There’s never enough time for anything, it seems, so when you’re trying to write on a limited schedule, you can’t waste a minute of it. Not even a second. When I look back at my writing behaviors in those first two years, it’s a textbook example of time wasting.
So what I’ve done to manage time better as a writer is this: Before I sit down to write, I have two things in mind.
- How much time (approx.) do I have to write.
- What can I get done in that amount of time?
In other words, if I know I’ve got an hour, I set an attainable goal of what I can do with exactly one hour. That might be to write 500 words, edit another story for Theme of Absence, create a blog post, work on revisions, or whatever. It doesn’t matter, as long as I have an idea of what I’m going to work on before I start, the chances of getting something done go up by a thousand.

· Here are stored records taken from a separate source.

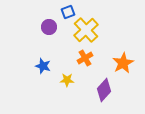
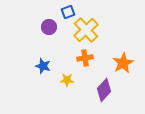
orange cross: rotated 21 degrees clockwise
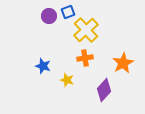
purple circle: moved 11 px up
yellow star: rotated 16 degrees clockwise
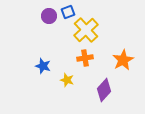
orange star: moved 3 px up
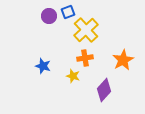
yellow star: moved 6 px right, 4 px up
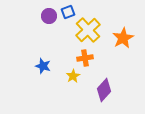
yellow cross: moved 2 px right
orange star: moved 22 px up
yellow star: rotated 24 degrees clockwise
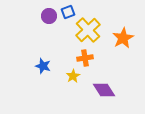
purple diamond: rotated 75 degrees counterclockwise
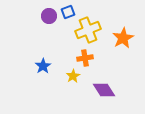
yellow cross: rotated 20 degrees clockwise
blue star: rotated 21 degrees clockwise
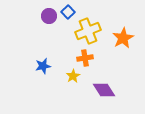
blue square: rotated 24 degrees counterclockwise
yellow cross: moved 1 px down
blue star: rotated 21 degrees clockwise
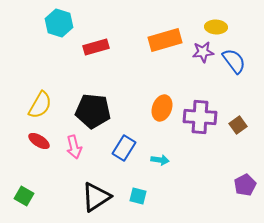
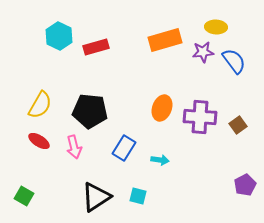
cyan hexagon: moved 13 px down; rotated 8 degrees clockwise
black pentagon: moved 3 px left
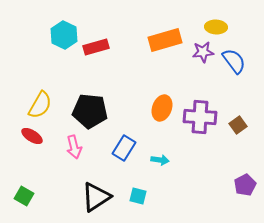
cyan hexagon: moved 5 px right, 1 px up
red ellipse: moved 7 px left, 5 px up
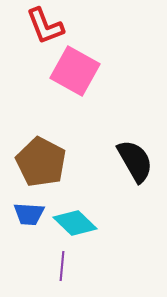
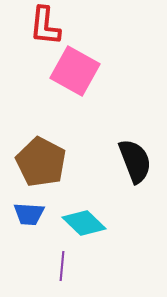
red L-shape: rotated 27 degrees clockwise
black semicircle: rotated 9 degrees clockwise
cyan diamond: moved 9 px right
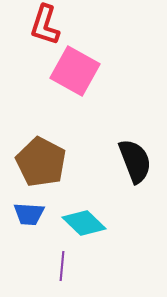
red L-shape: moved 1 px up; rotated 12 degrees clockwise
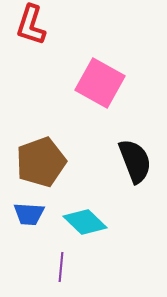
red L-shape: moved 14 px left
pink square: moved 25 px right, 12 px down
brown pentagon: rotated 24 degrees clockwise
cyan diamond: moved 1 px right, 1 px up
purple line: moved 1 px left, 1 px down
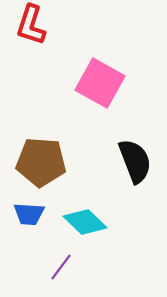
brown pentagon: rotated 24 degrees clockwise
purple line: rotated 32 degrees clockwise
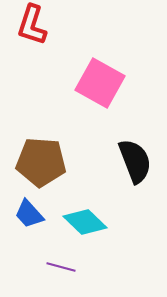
red L-shape: moved 1 px right
blue trapezoid: rotated 44 degrees clockwise
purple line: rotated 68 degrees clockwise
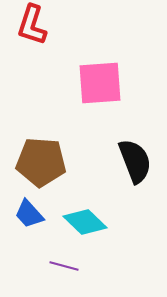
pink square: rotated 33 degrees counterclockwise
purple line: moved 3 px right, 1 px up
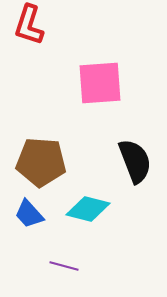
red L-shape: moved 3 px left
cyan diamond: moved 3 px right, 13 px up; rotated 30 degrees counterclockwise
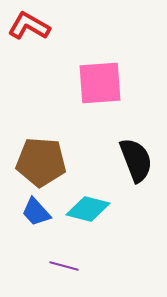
red L-shape: moved 1 px down; rotated 102 degrees clockwise
black semicircle: moved 1 px right, 1 px up
blue trapezoid: moved 7 px right, 2 px up
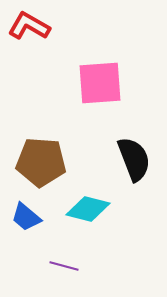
black semicircle: moved 2 px left, 1 px up
blue trapezoid: moved 10 px left, 5 px down; rotated 8 degrees counterclockwise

There’s another benefit to this as well, and it’s one that I didn’t foresee when I started thinking this way. I used to think that it was a waste of time to even try to write if I had less than two hours. Much of that was because I spent so much time preparing (or pretending) to write, that when I finally started, I felt like I was already falling behind. A big cause for this was that since I had no direction, I spent way too much time sitting there trying to write, just as I said at the beginning of this post.
Now, if I have fifteen minutes of free time, I jump on it.
What can I do in fifteen minutes? I can search Duotrope for a place to resubmit a rejected short story. Or I can browse QueryTracker for an agent to query. Or I can visit my Theme of Absence slush pile and read a story or two. Or I can simply brainstorm a new short story idea.
See how easy that is?
Don’t sit down to write unless you have a tangible, achievable goal in mind.
Finally, to reiterate, the biggest key to time management for writers is to be prepared. Always be prepared.
When you know exactly how much time you have to write, and have a good idea of what you can accomplish in that amount of time, you’ll get so much work done that it really will seem like you have a time machine.
So what kind of tips do you have? How do you make the most out of the time you have scheduled for writing. Feel free to share in the comments section, and thanks for reading.